Dive Brief:
- A lettuce shortage is raising prices and pushing some restaurants to adjust their menus.
- Chick-fil-A said in a message on its website that "some items may be unavailable or prepared differently," while Subway said it would temporarily use less lettuce in its sandwiches.
- Dole COO Johan Linden said in a Q3 earnings call that the fresh fruit and vegetable producer is seeing “complete crop failure in the industry,” with up to 40% of iceberg lettuce production decimated due to extreme heat.
Dive Insight:
Warmer weather and the spread of crop diseases are affecting California’s Salinas Valley, which is known as the “Salad Bowl of the World,” producing 70% of the nation’s lettuce crops.
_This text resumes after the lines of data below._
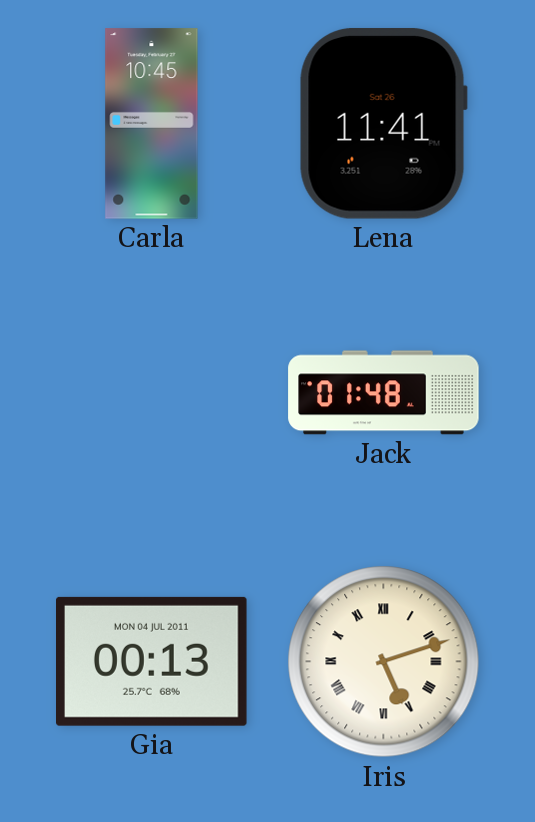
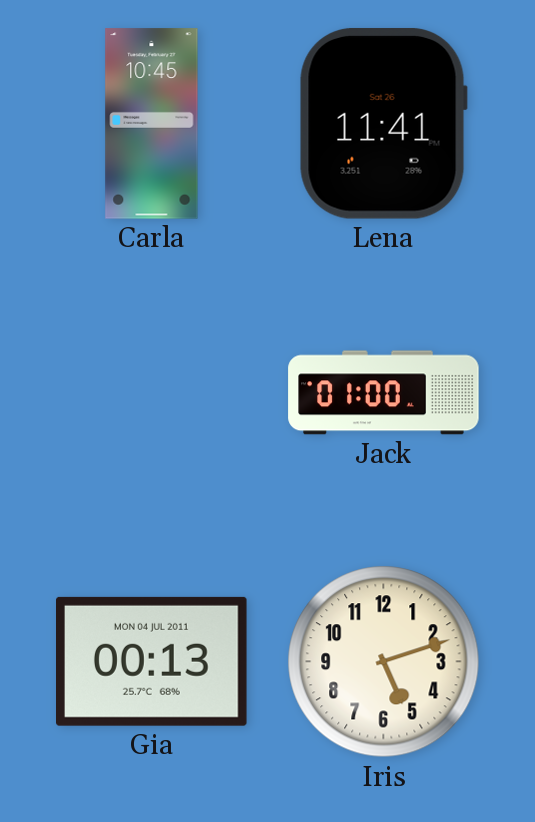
Jack: 01:48 -> 01:00
Iris numerals: Roman -> Arabic
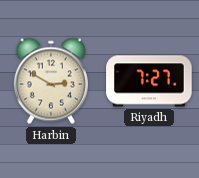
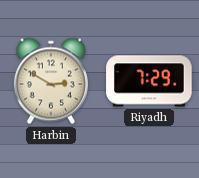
Riyadh: 7:27 -> 7:29
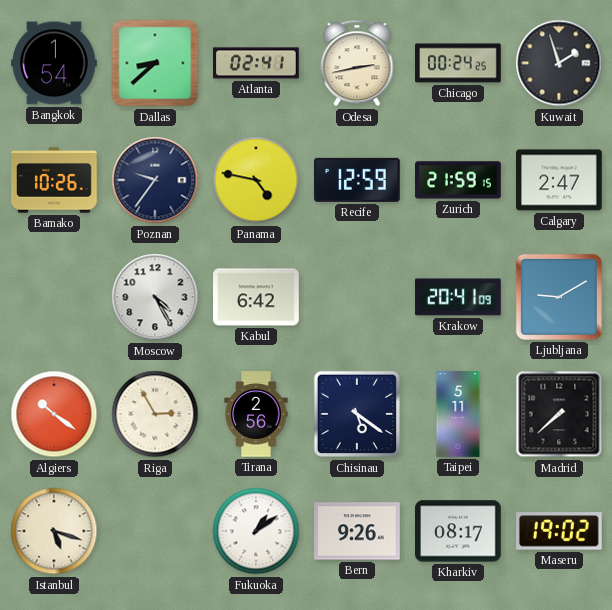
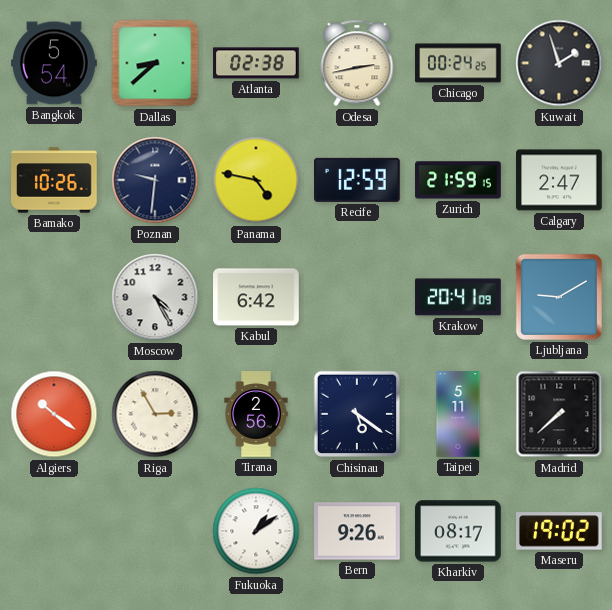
Bangkok: 1:54 -> 5:54
Atlanta: 02:41 -> 02:38
Poznan: 9:36 -> 9:31
Istanbul: 5:18 -> none
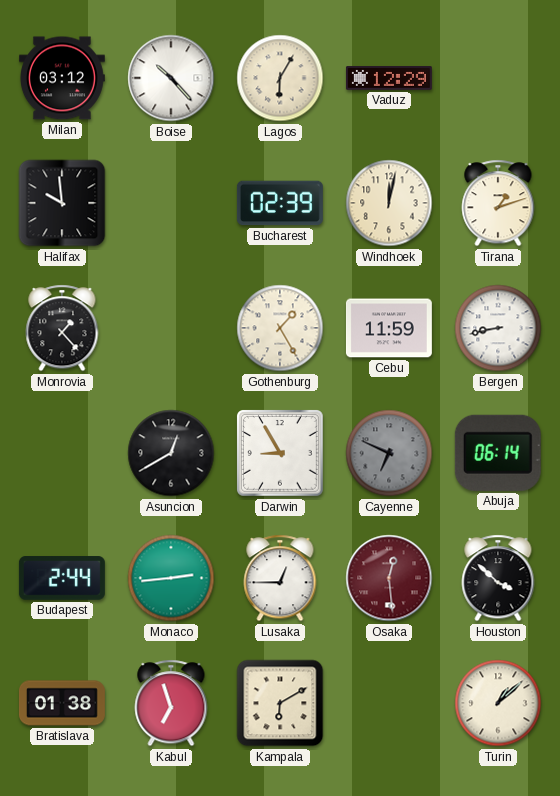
Unseasonably warm weather this year has exacerbated the spread of Impatiens Necrotic Spot Virus and Pythium wilt, two crop diseases that can cause discoloration, wilting and death. Pythium wilt often accompanies INSV, “making this truly a complicated pest/disease issue for farmers” according to the Grower-Shipper Association of Central California.
Overall lettuce production dropped 11% YoY in 2021, according to the United States Department of Agriculture. Tightened supply has pushed up prices, with the cost of lettuce for consumers rising 17.7% YoY in October, the USDA also reported.
Lettuce supply is expected to improve as the harvest season in Yuma, Arizona, gets underway. Salinas has finished its harvest season and "all leaf items are shipping from Yuma and the desert regions," Brandon Dore, business development manager at Produce Alliance said in a LinkedIn post.
Dole said it expects supply to normalize sometime in January 2023, executives said.
“It is a very unusual situation in terms of the crop failure,” said CEO Rory Byrne. “We haven’t seen such a dramatic one in quite a while.
Sarah Zimmerman contributed to this story.